Task objective: Can you render the stretch from the line containing "Tweets by VNews24" through the line containing "would like to manage your preferences, click" as a Markdown table with the columns No. and Line, numbering each line and leaving out blank lines?

Information shown:
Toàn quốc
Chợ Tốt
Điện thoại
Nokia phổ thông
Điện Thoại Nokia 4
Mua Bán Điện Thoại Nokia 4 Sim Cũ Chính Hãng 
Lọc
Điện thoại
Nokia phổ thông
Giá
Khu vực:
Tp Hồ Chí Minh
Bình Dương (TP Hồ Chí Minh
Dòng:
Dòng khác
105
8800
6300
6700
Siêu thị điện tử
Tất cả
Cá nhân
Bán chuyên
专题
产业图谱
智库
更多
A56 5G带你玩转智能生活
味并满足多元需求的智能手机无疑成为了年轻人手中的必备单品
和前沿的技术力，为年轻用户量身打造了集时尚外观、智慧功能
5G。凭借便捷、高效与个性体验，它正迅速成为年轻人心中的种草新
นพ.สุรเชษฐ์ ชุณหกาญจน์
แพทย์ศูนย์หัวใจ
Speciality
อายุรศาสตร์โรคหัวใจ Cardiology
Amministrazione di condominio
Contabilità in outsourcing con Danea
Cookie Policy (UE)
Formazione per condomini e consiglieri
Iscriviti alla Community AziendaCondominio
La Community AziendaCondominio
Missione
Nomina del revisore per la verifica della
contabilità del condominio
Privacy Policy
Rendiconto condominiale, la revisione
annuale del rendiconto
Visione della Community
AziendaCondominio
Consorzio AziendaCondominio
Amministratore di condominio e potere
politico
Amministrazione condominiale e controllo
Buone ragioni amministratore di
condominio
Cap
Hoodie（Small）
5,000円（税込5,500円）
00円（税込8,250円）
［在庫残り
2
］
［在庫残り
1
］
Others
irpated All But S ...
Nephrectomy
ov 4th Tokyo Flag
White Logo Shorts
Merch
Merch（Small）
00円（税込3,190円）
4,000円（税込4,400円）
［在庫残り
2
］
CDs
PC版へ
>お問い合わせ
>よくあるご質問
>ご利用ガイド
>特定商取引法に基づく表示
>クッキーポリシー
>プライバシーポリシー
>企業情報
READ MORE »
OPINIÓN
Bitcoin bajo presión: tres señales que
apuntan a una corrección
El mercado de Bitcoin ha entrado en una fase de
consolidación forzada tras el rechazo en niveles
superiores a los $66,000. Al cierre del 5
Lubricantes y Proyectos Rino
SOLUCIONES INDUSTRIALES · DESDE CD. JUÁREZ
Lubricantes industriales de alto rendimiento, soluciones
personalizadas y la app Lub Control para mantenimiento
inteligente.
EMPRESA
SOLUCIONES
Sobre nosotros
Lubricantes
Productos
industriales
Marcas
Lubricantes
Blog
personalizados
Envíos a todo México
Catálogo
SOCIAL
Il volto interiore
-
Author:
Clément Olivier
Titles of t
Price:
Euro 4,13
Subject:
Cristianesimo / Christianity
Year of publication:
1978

...

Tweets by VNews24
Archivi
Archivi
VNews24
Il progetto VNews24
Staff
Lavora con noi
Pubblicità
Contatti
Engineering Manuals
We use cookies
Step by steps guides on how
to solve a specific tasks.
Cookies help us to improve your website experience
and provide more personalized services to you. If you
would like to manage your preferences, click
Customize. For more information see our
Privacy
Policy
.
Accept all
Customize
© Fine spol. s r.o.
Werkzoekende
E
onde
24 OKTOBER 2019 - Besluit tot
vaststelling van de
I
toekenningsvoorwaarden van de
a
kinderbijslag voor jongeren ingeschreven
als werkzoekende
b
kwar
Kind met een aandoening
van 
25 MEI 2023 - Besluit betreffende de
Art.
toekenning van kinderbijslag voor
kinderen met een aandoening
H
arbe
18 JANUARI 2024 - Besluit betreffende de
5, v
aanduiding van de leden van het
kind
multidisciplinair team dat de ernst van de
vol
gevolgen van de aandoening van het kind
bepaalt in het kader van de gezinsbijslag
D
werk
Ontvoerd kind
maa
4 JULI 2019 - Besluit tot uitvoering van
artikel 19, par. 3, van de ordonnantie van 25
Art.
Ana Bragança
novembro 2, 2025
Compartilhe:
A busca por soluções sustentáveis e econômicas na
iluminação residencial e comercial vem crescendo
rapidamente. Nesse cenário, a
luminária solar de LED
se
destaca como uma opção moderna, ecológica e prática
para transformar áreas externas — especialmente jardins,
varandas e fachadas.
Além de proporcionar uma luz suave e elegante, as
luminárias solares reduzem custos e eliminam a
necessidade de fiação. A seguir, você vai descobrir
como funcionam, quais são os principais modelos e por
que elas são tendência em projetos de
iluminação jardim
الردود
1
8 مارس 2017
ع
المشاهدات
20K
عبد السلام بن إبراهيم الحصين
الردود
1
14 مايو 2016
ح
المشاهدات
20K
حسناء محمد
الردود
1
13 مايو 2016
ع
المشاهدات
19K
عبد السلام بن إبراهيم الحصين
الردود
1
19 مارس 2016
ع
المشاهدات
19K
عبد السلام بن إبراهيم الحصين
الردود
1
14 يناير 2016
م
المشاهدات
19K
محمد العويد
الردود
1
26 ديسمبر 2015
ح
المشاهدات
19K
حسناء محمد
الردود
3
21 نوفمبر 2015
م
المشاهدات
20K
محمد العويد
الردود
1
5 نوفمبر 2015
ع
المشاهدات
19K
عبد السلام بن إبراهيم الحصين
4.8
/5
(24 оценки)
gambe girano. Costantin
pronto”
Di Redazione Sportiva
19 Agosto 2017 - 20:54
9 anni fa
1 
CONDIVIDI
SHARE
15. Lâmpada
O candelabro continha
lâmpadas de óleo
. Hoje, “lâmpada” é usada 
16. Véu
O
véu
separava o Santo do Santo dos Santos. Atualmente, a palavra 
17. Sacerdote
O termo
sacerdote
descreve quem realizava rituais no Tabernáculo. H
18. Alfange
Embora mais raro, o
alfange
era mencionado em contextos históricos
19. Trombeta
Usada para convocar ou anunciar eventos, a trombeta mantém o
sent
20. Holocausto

Finished exercise:
| No. | Line |
|---|---|
| 1 | Tweets by VNews24 |
| 2 | Archivi |
| 3 | Archivi |
| 4 | VNews24 |
| 5 | Il progetto VNews24 |
| 6 | Staff |
| 7 | Lavora con noi |
| 8 | Pubblicità |
| 9 | Contatti |
| 10 | Engineering Manuals |
| 11 | We use cookies |
| 12 | Step by steps guides on how |
| 13 | to solve a specific tasks. |
| 14 | Cookies help us to improve your website experience |
| 15 | and provide more personalized services to you. If you |
| 16 | would like to manage your preferences, click |